Equity Group has continued to invest in technology, infrastructure, and diversification. It has modernized its digital channels, which now process 87pc of all transactions, enabling customers to access a secure, reliable, and seamless digital-first experience. Equity Mobile App and USSD processed 39.5 million transactions, with value of UGX 26.5 trillion up from 37.8 million transactions with value of UGX 20.3 trillion recorded during the same reporting period last year, while Equitel handled 92 million transactions, up from 65.2 million transactions, demonstrating strong customer adoption of the Group’s mobile banking platforms. The Group’s foreign exchange trading platform, EazzyFX, recorded UGX 830.3 billion in transaction value up from UGX 678.1 billion, while Equity Online posted UGX 1.17 trillion in value transacted up from UGX 1.01 trillion. Meanwhile, Pay With Equity (PWE), the Group’s interoperable merchant and payments platform, processed UGX 15.9 trillion up from UGX 13.7 trillion across more than 1.1 million merchants, further entrenching Equity’s position in retail and enterprise payments. Furthermore, ONE Equity, the Group’s integrated digital platform, allows customers to access a wide range of products and services across various digital channels under a single umbrella, enhancing cross-selling, offering greater customer choice, and deepening engagement.

Equity Group continued to deliver significant social impact across the region, reinforcing its commitment to inclusive development. Under the Equity Leaders Program (ELP), the Group has now supported 29,515 scholars, with 113 currently pursuing full scholarships in top global universities, and over 970 alumni having studied at 233 universities across 37 countries.
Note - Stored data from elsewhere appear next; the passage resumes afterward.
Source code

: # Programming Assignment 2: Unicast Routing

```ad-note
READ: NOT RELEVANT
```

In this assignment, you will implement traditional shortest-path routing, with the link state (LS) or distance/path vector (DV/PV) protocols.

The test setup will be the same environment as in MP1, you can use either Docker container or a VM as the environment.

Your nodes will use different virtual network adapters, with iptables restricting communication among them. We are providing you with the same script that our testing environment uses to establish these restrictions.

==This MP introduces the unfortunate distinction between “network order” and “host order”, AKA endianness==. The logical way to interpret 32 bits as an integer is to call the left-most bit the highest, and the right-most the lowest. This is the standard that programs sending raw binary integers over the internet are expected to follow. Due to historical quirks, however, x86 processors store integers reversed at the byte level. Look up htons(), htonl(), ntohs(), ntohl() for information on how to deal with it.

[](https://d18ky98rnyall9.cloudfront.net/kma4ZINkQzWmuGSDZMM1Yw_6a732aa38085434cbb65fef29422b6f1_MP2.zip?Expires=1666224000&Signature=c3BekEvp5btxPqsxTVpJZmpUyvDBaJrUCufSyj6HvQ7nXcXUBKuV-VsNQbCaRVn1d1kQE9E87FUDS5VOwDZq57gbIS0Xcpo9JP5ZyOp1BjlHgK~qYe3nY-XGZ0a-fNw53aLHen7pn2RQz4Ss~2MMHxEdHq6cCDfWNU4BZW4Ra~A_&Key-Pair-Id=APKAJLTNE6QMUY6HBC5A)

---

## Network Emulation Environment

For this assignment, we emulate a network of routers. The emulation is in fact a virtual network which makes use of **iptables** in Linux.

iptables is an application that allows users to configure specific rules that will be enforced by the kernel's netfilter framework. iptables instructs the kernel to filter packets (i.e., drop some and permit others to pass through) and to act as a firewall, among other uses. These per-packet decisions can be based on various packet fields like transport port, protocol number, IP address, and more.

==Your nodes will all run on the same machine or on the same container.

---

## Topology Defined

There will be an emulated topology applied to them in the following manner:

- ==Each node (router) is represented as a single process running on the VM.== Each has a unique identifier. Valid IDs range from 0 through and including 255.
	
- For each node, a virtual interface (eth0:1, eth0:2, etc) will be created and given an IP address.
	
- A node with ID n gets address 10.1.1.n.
Additionally, 750 scholars were admitted into the pre-university internship program this year, with a cumulative 9,700 paid internships and 3,979 TVET scholars supported to date, building a pipeline of empowered African leaders.
On the climate front, the Group has planted over 35 million trees and facilitated the distribution of 494,543 clean energy products, contributing to nature restoration and clean energy adoption. With over UGX 759.5 billion extended in climate finance, the Group continues to support businesses and communities in building climate resilience. Equity’s leadership in sustainability has earned global recognition from the International Finance Corporation (IFC) as the financial institution with the highest number of climate-related transactions globally.

Through the Young Africa Works program, Equity has disbursed UGX 9.9 trillion to 350,149 MSMEs, with 2.49 million women and youth receiving financial education and 653,372 MSMEs trained in entrepreneurship. The Group’s social protection programs have reached 5.82 million people, disbursing UGX 4.72 trillion in cash transfers. Meanwhile, Equity Afia Clinics have recorded 3.66 million cumulative patient visits across 134 facilities, contributing to improved access to quality and affordable healthcare.

Dr. Mwangi concluded “Our focus on financial inclusion, regional expansion, and sustainable growth will enable us to continue being a catalyst for economic empowerment and resilience across Africa. This commitment is underscored by our recent recognition as a Superbrand in East Africa for the fourth time, affirming our dedication to quality, reliability, and excellence in the financial services sector. Our unwavering efforts in financial literacy and innovative solutions were also celebrated at the 20th Think Business Banking Awards, where Equity Bank won 16 top awards, including CEO of the Year and the top spot in other nine categories, such as Financial Literacy Programs, SME Banking, Agriculture Financing, and Sustainable Corporate Social Responsibility, reflecting our commitment to empowering our customers and fostering economic prosperity.”